Melchior was born in Copenhagen on 20 March 1890. The Melchior family had been Lutheran ministers, doctors and teachers since the seventeenth century. Father Jorgen owned a private school, and both parents were avid amateur singers. After Lauritz’s mother died, the baby was looked after by housekeeper Kristine Jensen, who devoted herself to the boy for the rest of her life. When the family fortunes fell upon hard times, proceeds from her famous cookbook served as a source of money for Lauritz’s studies beginning with his first voice lessons with Poul Bang and including four years of twice-weekly drama study. This work prepared him for the Royal Opera School, where he studied singing, drama and ballet.

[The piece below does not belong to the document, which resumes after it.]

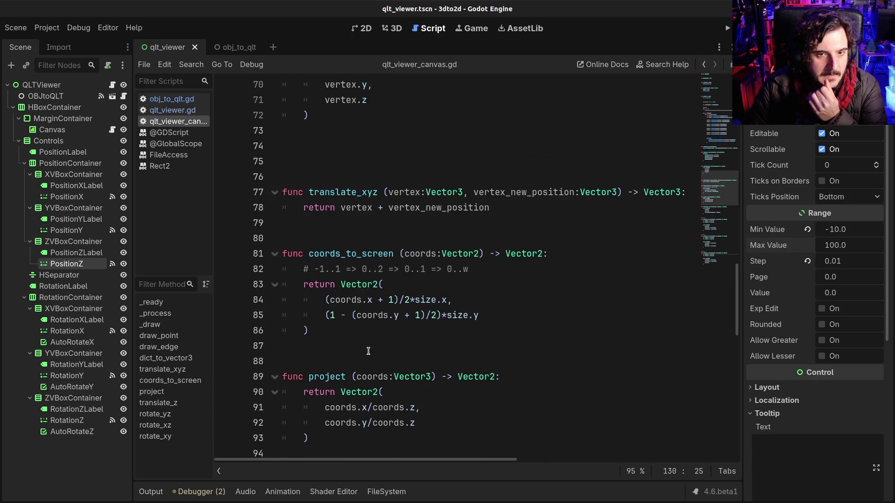
drag(353, 315, 283, 239)
key(ctrl+c)
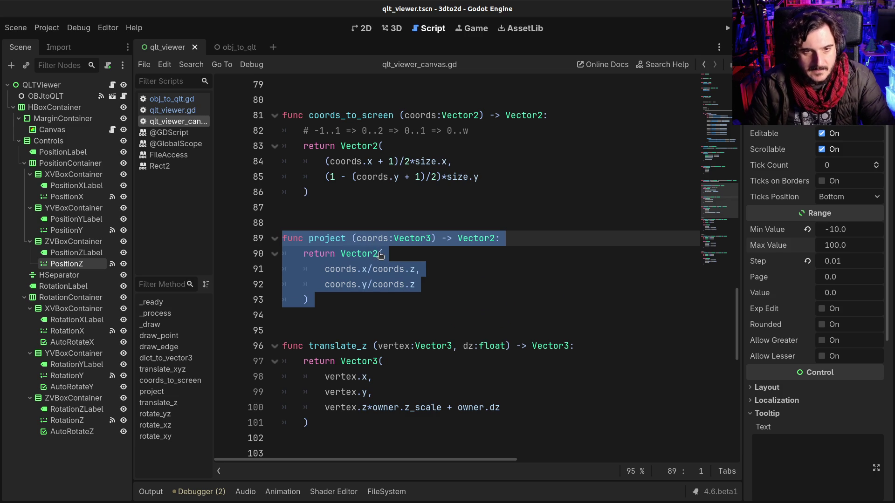
key(Delete)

On 2 April 1913 the Royal Opera assigned him the début rôle of Silvio in Pagliacci and thereafter formally engaged him as a tenor/baritone. Thus gainfully employed, he married Inger Holst-Rismussen whom he had met while singing the elder Germont with a touring company of Traviata. In the spring of 1916 he toured again, this time as Count di Luna in II trovatore. A former Metropolitan contralto, Sarah Cahier, sang Azucena. One evening the company soprano was loath to sing her high C in the duet with Di Luna. Melchior took the C, which he sang effortlessly. Mme Cahier, now convinced that Melchior was “a tenor with the lid on”, charged the directors of the Royal Opera with the responsibility of his artistic development. They arranged for him to study with the great Kammersänger Vilhelm Herold, who, as Melchior said, “did for me the transition, the work that has to be done to change a baritone into a tenor”. About that process Melchior was rather vague and noncommital: “The heldentenor voice is one that goes up with age. If you start as a real tenor and try to do heroic rôles, you bring the voice down instead of up. The high notes begin to disappear. It’s different if you begin as a high baritone. That way you have only to make the middle high of the voice a little lighter. Then you put the top notes on it.”

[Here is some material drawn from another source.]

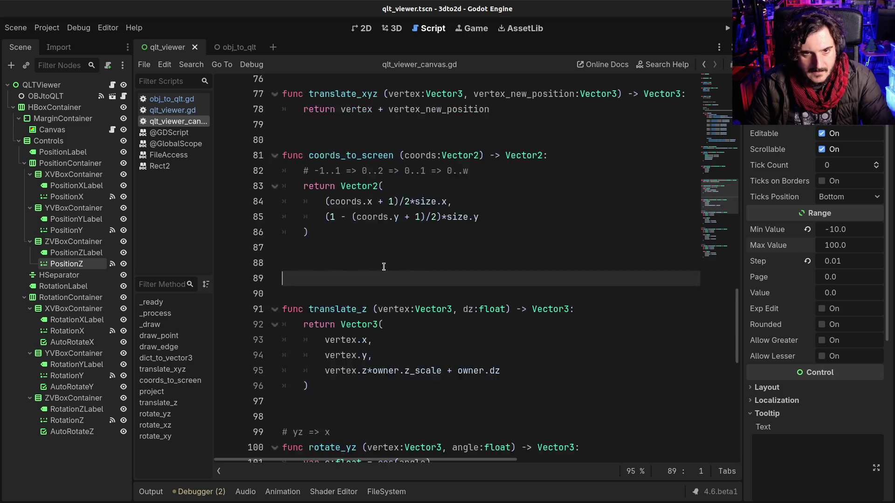
scroll(364, 270, up, 5)
click(338, 251)
key(ctrl+v)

On 8 October 1918, 28-year-old Melchior made his Wagnerian début as Tannhäuser at the Royal Opera. It was greeted by a “let’s wait and see how it develops” attitude, although it was clear that the voice was special and his acting ability was superior. Discouraged by the comprimario rôles given to him thereafter, Melchior went to England to try his luck, which turned out to be good. Sir Henry Wood, conductor of the Promenade Concerts and a Wagner lover, engaged him for a concert attended by the British author Hugh Walpole. From that time on, Walpole, socially prominent and lionised by the upper crust of London, became Melchior’s champion. He found management for the tenor; he sponsored a sold-out, very successful London début concert; he introduced Lauritz to the royal family who accepted him wholeheartedly; he found for Lauritz a fashionable and socially prominent voice teacher, Victor Beigel, who arranged an audition with Franz Schalk, co-director of the Vienna Staatsoper. Schalk recommended that Melchior study with Anna Bahr-Mildenburg in Munich. After some study and anxious to move on, Melchior persuaded Bahr-Mildenburg to let him do a concert in Munich. This highly successful concert prompted a telegram from Siegfried Wagner: Melchior had been summoned to Bayreuth.